> _Exercise objective_:
Return every line from the records below with the string "zusammen".

> _Source data_:
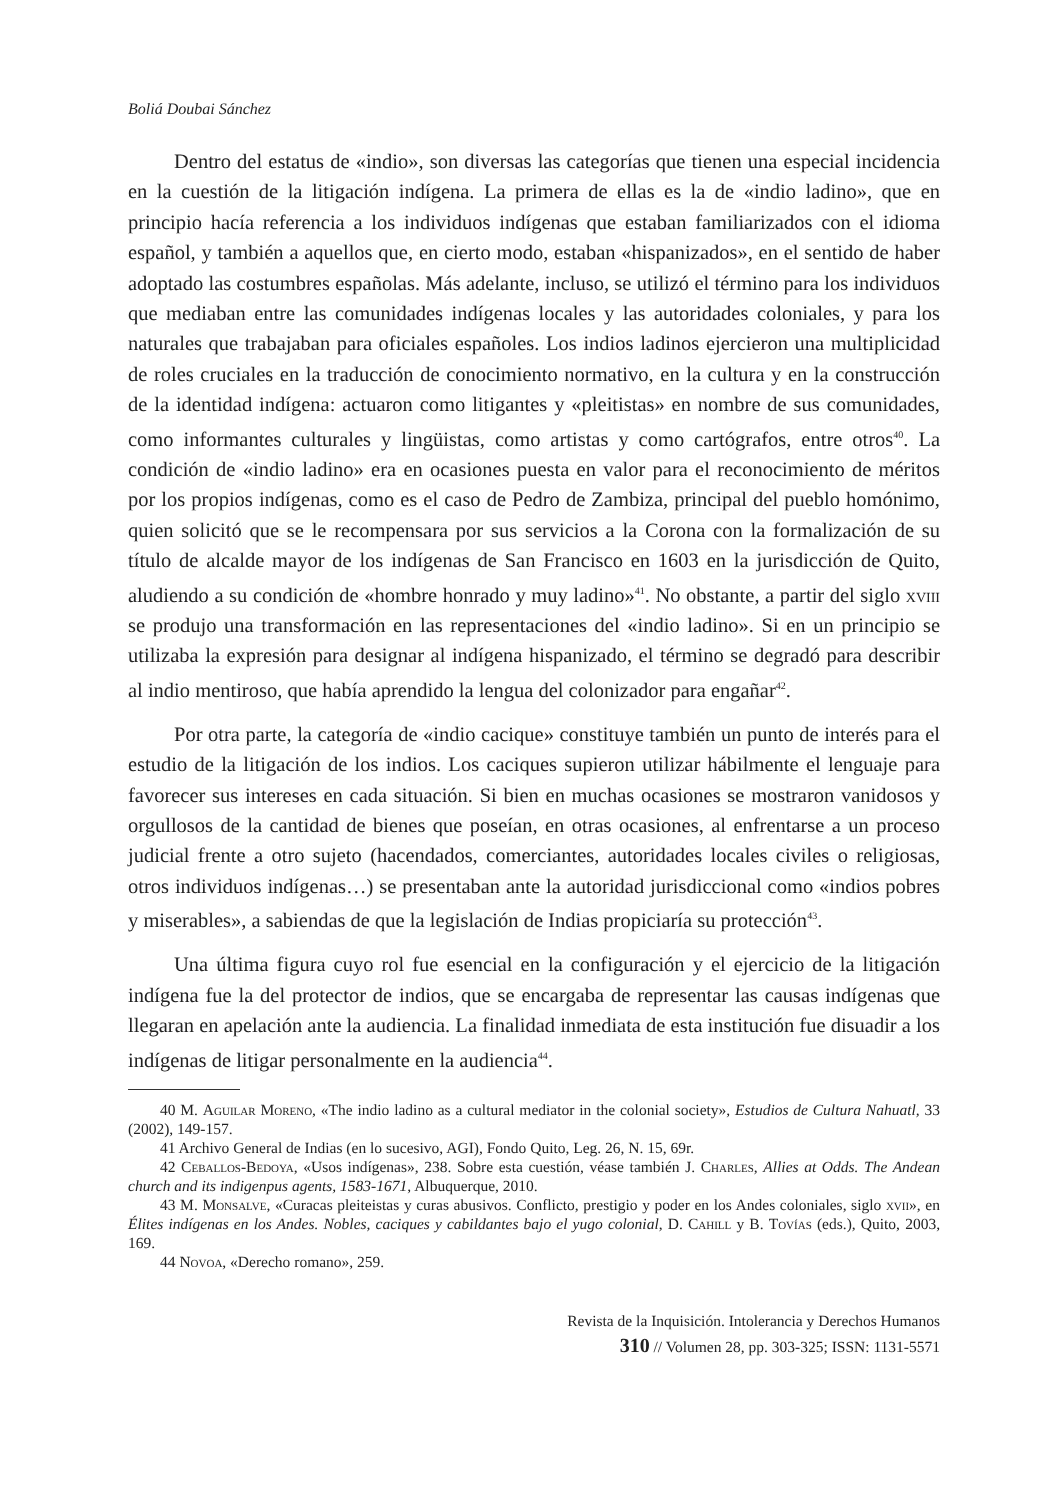Boliá Doubai Sánchez
Dentro del estatus de «indio», son diversas las categorías que tienen una especial incidencia en la cuestión de la litigación indígena. La primera de ellas es la de «indio ladino», que en principio hacía referencia a los individuos indígenas que estaban familiarizados con el idioma español, y también a aquellos que, en cierto modo, estaban «hispanizados», en el sentido de haber adoptado las costumbres españolas. Más adelante, incluso, se utilizó el término para los individuos que mediaban entre las comunidades indígenas locales y las autoridades coloniales, y para los naturales que trabajaban para oficiales españoles. Los indios ladinos ejercieron una multiplicidad de roles cruciales en la traducción de conocimiento normativo, en la cultura y en la construcción de la identidad indígena: actuaron como litigantes y «pleitistas» en nombre de sus comunidades, como informantes culturales y lingüistas, como artistas y como cartógrafos, entre otros<sup>40</sup>. La condición de «indio ladino» era en ocasiones puesta en valor para el reconocimiento de méritos por los propios indígenas, como es el caso de Pedro de Zambiza, principal del pueblo homónimo, quien solicitó que se le recompensara por sus servicios a la Corona con la formalización de su título de alcalde mayor de los indígenas de San Francisco en 1603 en la jurisdicción de Quito, aludiendo a su condición de «hombre honrado y muy ladino»<sup>41</sup>. No obstante, a partir del siglo xviii se produjo una transformación en las representaciones del «indio ladino». Si en un principio se utilizaba la expresión para designar al indígena hispanizado, el término se degradó para describir al indio mentiroso, que había aprendido la lengua del colonizador para engañar<sup>42</sup>.
Por otra parte, la categoría de «indio cacique» constituye también un punto de interés para el estudio de la litigación de los indios. Los caciques supieron utilizar hábilmente el lenguaje para favorecer sus intereses en cada situación. Si bien en muchas ocasiones se mostraron vanidosos y orgullosos de la cantidad de bienes que poseían, en otras ocasiones, al enfrentarse a un proceso judicial frente a otro sujeto (hacendados, comerciantes, autoridades locales civiles o religiosas, otros individuos indígenas…) se presentaban ante la autoridad jurisdiccional como «indios pobres y miserables», a sabiendas de que la legislación de Indias propiciaría su protección<sup>43</sup>.
Una última figura cuyo rol fue esencial en la configuración y el ejercicio de la litigación indígena fue la del protector de indios, que se encargaba de representar las causas indígenas que llegaran en apelación ante la audiencia. La finalidad inmediata de esta institución fue disuadir a los indígenas de litigar personalmente en la audiencia<sup>44</sup>.
40 M. Aguilar Moreno, «The indio ladino as a cultural mediator in the colonial society», Estudios de Cultura Nahuatl, 33 (2002), 149-157.
41 Archivo General de Indias (en lo sucesivo, AGI), Fondo Quito, Leg. 26, N. 15, 69r.
42 Ceballos-Bedoya, «Usos indígenas», 238. Sobre esta cuestión, véase también J. Charles, Allies at Odds. The Andean church and its indigenpus agents, 1583-1671, Albuquerque, 2010.
43 M. Monsalve, «Curacas pleiteistas y curas abusivos. Conflicto, prestigio y poder en los Andes coloniales, siglo xvii», en Élites indígenas en los Andes. Nobles, caciques y cabildantes bajo el yugo colonial, D. Cahill y B. Tovías (eds.), Quito, 2003, 169.
44 Novoa, «Derecho romano», 259.
Revista de la Inquisición. Intolerancia y Derechos Humanos
310 // Volumen 28, pp. 303-325; ISSN: 1131-5571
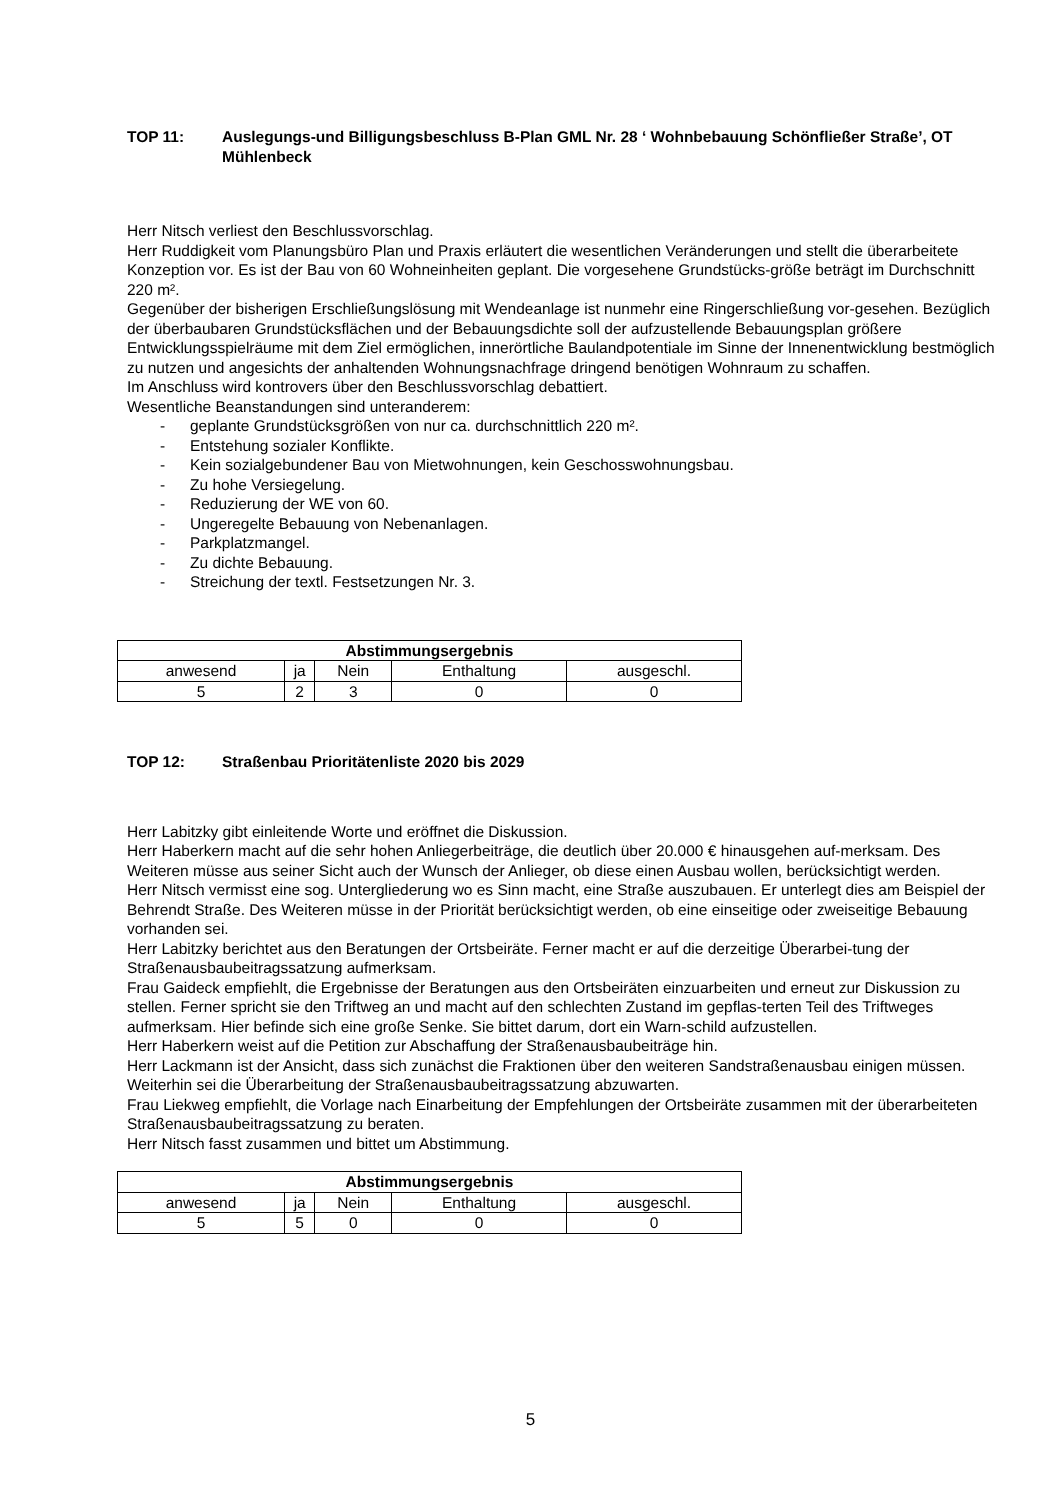TOP 11: Auslegungs-und Billigungsbeschluss B-Plan GML Nr. 28 ‘ Wohnbebauung Schönfließer Straße’, OT Mühlenbeck
Herr Nitsch verliest den Beschlussvorschlag.
Herr Ruddigkeit vom Planungsbüro Plan und Praxis erläutert die wesentlichen Veränderungen und stellt die überarbeitete Konzeption vor. Es ist der Bau von 60 Wohneinheiten geplant. Die vorgesehene Grundstücks-größe beträgt im Durchschnitt 220 m².
Gegenüber der bisherigen Erschließungslösung mit Wendeanlage ist nunmehr eine Ringerschließung vor-gesehen. Bezüglich der überbaubaren Grundstücksflächen und der Bebauungsdichte soll der aufzustellende Bebauungsplan größere Entwicklungsspielräume mit dem Ziel ermöglichen, innerörtliche Baulandpotentiale im Sinne der Innenentwicklung bestmöglich zu nutzen und angesichts der anhaltenden Wohnungsnachfrage dringend benötigen Wohnraum zu schaffen.
Im Anschluss wird kontrovers über den Beschlussvorschlag debattiert.
Wesentliche Beanstandungen sind unteranderem:
- geplante Grundstücksgrößen von nur ca. durchschnittlich 220 m².
- Entstehung sozialer Konflikte.
- Kein sozialgebundener Bau von Mietwohnungen, kein Geschosswohnungsbau.
- Zu hohe Versiegelung.
- Reduzierung der WE von 60.
- Ungeregelte Bebauung von Nebenanlagen.
- Parkplatzmangel.
- Zu dichte Bebauung.
- Streichung der textl. Festsetzungen Nr. 3.
| Abstimmungsergebnis | | | | |
| --- | --- | --- | --- | --- |
| anwesend | ja | Nein | Enthaltung | ausgeschl. |
| 5 | 2 | 3 | 0 | 0 |
TOP 12: Straßenbau Prioritätenliste 2020 bis 2029
Herr Labitzky gibt einleitende Worte und eröffnet die Diskussion.
Herr Haberkern macht auf die sehr hohen Anliegerbeiträge, die deutlich über 20.000 € hinausgehen auf-merksam. Des Weiteren müsse aus seiner Sicht auch der Wunsch der Anlieger, ob diese einen Ausbau wollen, berücksichtigt werden.
Herr Nitsch vermisst eine sog. Untergliederung wo es Sinn macht, eine Straße auszubauen. Er unterlegt dies am Beispiel der Behrendt Straße. Des Weiteren müsse in der Priorität berücksichtigt werden, ob eine einseitige oder zweiseitige Bebauung vorhanden sei.
Herr Labitzky berichtet aus den Beratungen der Ortsbeiräte. Ferner macht er auf die derzeitige Überarbei-tung der Straßenausbaubeitragssatzung aufmerksam.
Frau Gaideck empfiehlt, die Ergebnisse der Beratungen aus den Ortsbeiräten einzuarbeiten und erneut zur Diskussion zu stellen. Ferner spricht sie den Triftweg an und macht auf den schlechten Zustand im gepflas-terten Teil des Triftweges aufmerksam. Hier befinde sich eine große Senke. Sie bittet darum, dort ein Warn-schild aufzustellen.
Herr Haberkern weist auf die Petition zur Abschaffung der Straßenausbaubeiträge hin.
Herr Lackmann ist der Ansicht, dass sich zunächst die Fraktionen über den weiteren Sandstraßenausbau einigen müssen. Weiterhin sei die Überarbeitung der Straßenausbaubeitragssatzung abzuwarten.
Frau Liekweg empfiehlt, die Vorlage nach Einarbeitung der Empfehlungen der Ortsbeiräte zusammen mit der überarbeiteten Straßenausbaubeitragssatzung zu beraten.
Herr Nitsch fasst zusammen und bittet um Abstimmung.
| Abstimmungsergebnis | | | | |
| --- | --- | --- | --- | --- |
| anwesend | ja | Nein | Enthaltung | ausgeschl. |
| 5 | 5 | 0 | 0 | 0 |
5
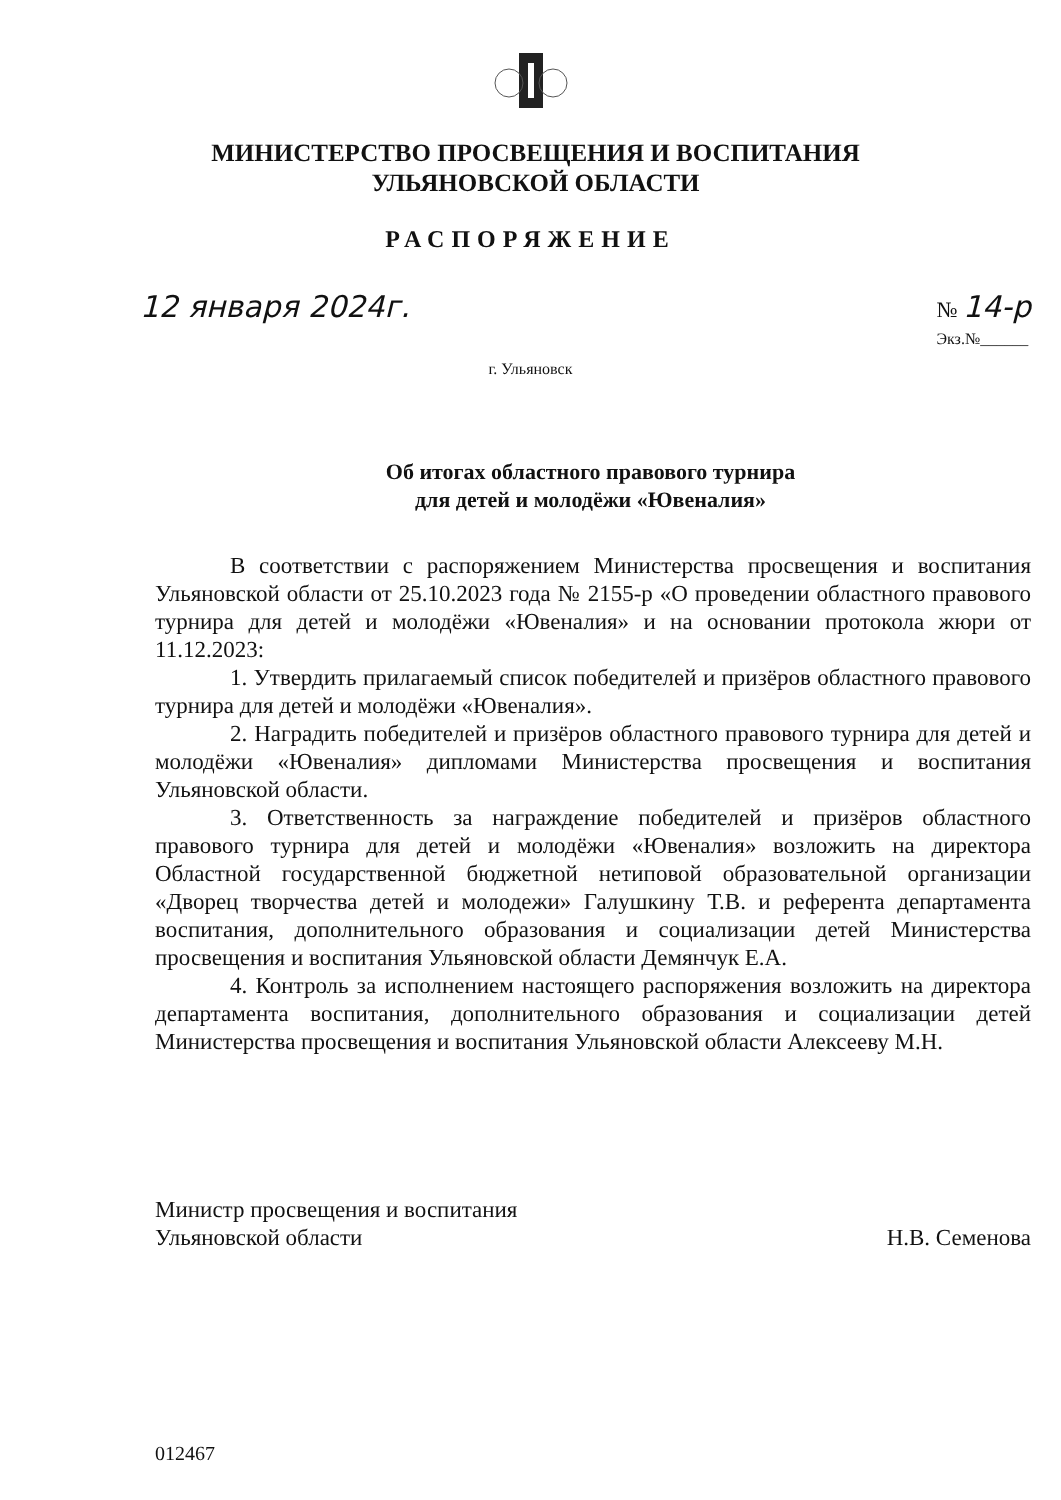МИНИСТЕРСТВО ПРОСВЕЩЕНИЯ И ВОСПИТАНИЯ
УЛЬЯНОВСКОЙ ОБЛАСТИ
РАСПОРЯЖЕНИЕ
12 января 2024г. № 14-р
Экз.№______
г. Ульяновск
Об итогах областного правового турнира
для детей и молодёжи «Ювеналия»
В соответствии с распоряжением Министерства просвещения и воспитания Ульяновской области от 25.10.2023 года № 2155-р «О проведении областного правового турнира для детей и молодёжи «Ювеналия» и на основании протокола жюри от 11.12.2023:
1. Утвердить прилагаемый список победителей и призёров областного правового турнира для детей и молодёжи «Ювеналия».
2. Наградить победителей и призёров областного правового турнира для детей и молодёжи «Ювеналия» дипломами Министерства просвещения и воспитания Ульяновской области.
3. Ответственность за награждение победителей и призёров областного правового турнира для детей и молодёжи «Ювеналия» возложить на директора Областной государственной бюджетной нетиповой образовательной организации «Дворец творчества детей и молодежи» Галушкину Т.В. и референта департамента воспитания, дополнительного образования и социализации детей Министерства просвещения и воспитания Ульяновской области Демянчук Е.А.
4. Контроль за исполнением настоящего распоряжения возложить на директора департамента воспитания, дополнительного образования и социализации детей Министерства просвещения и воспитания Ульяновской области Алексееву М.Н.
Министр просвещения и воспитания
Ульяновской области Н.В. Семенова
012467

> _Answer section_:
Frau Liekweg empfiehlt, die Vorlage nach Einarbeitung der Empfehlungen der Ortsbeiräte zusammen mit der überarbeiteten Straßenausbaubeitragssatzung zu beraten.
Herr Nitsch fasst zusammen und bittet um Abstimmung.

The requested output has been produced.